The Electron and Tauri updaters expose the same options through their config; the Android/iOS bindings expose the IntegrityChecker/policy types directly.

How clients install an update

The high-level Updater ties a source to a remote and does check → download → verify → install:

let update = updater.get_update("app").await?;
if update.is_available {
    updater.download_update("app", None).await?; // verifies, then writes into the remote source
    // reload the webview to pick up the new version
}

download_update writes the verified bundle into the remote source directory and records it as the current version, so it's served on the next load. Each platform guide shows the idiomatic call: Electron, Tauri, Android, iOS.

Testing locally

You don't need a cloud account to exercise the full update loop. There are two local tools.

wvb remote local — a real local update server

@wvb/remote-local provides an uploader/deployer that write to a local directory (default ~/.wvb/local), and wvb remote local serves that directory over HTTP using the same contract a production server implements.

1. Point your config at the local provider:

// wvb.config.ts
import { defineConfig } from '@wvb/config';
import { localRemote } from '@wvb/remote-local';

const local = localRemote({ baseDir: '~/.wvb/local' }); // { uploader, deployer }

export default defineConfig({
  pack: { srcDir: './dist', outFile: 'app' },
  remote: {
    endpoint: 'http://localhost:4313',
    bundleName: 'app',
    uploader: local.uploader,
    deployer: local.deployer,
  },
});

2. Publish a version into the local store:

wvb pack
wvb upload app 1.1.0 --deploy   # writes app_1.1.0.wvb into ~/.wvb/local and deploys it

3. Start the local server:

wvb remote local                      # serves ~/.wvb/local on http://localhost:4313
# options: --base-dir ./.wvb/local  --port 4313  --allow-other-versions

4. Point your app's updater at it by setting its endpoint to http://localhost:4313 (updater: { remote: { endpoint: 'http://localhost:4313' } } in Electron, Remote::new(...) in Tauri, the remote URL in your Android/iOS updater). Now getUpdate / downloadUpdate hit your local server and install the bundle exactly as production would.

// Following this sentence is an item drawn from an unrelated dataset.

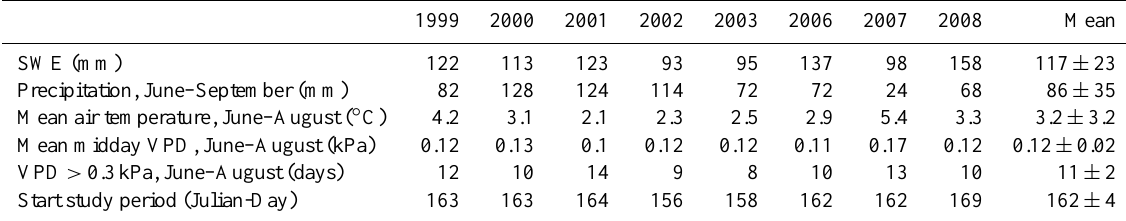
Table 1. Meteorological conditions during the study period (1999–2008), including Snow Water Equivalent (SWE) prior to snowmelt; total precipitation from June through September; mean air temperature June through August; mean midday (12:00 through 16:00) air vapor pressure deficit (VPD); and the number of days that experienced a VPD above 0.3kPa. Mean precipitation and air temperature, 1999–2008 (86mm and 3.2 ◦ C, respectively), were near the long-term (1979–2008) conditions of 99mm and 3.4 ◦ C, respectively. The end of the study period was 31 August (Julian day 242).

On the Android emulator, reach your host machine at http://10.0.2.2:4313 instead of localhost.

You can also verify the server directly with the CLI's client commands:

wvb remote list  --endpoint http://localhost:4313
wvb remote current app --endpoint http://localhost:4313
wvb download app --endpoint http://localhost:4313 --out /tmp/app.wvb

wvb serve — preview a single packed bundle

To just look at what's inside a .wvb (no update server, no manifest), serve its files over HTTP:

wvb serve ./app.wvb            # serves the bundle's files at http://localhost:4312
wvb serve ./app.wvb --port 8080

This is handy for confirming a pack produced the files and headers you expect, before you upload.

Provider packages

For real deployments, swap the local provider for a cloud one:

Each exposes a compatible uploader/deployer for wvb.config.ts and a server that implements the HTTP contract above. See their READMEs and the examples/ for provisioning with Pulumi.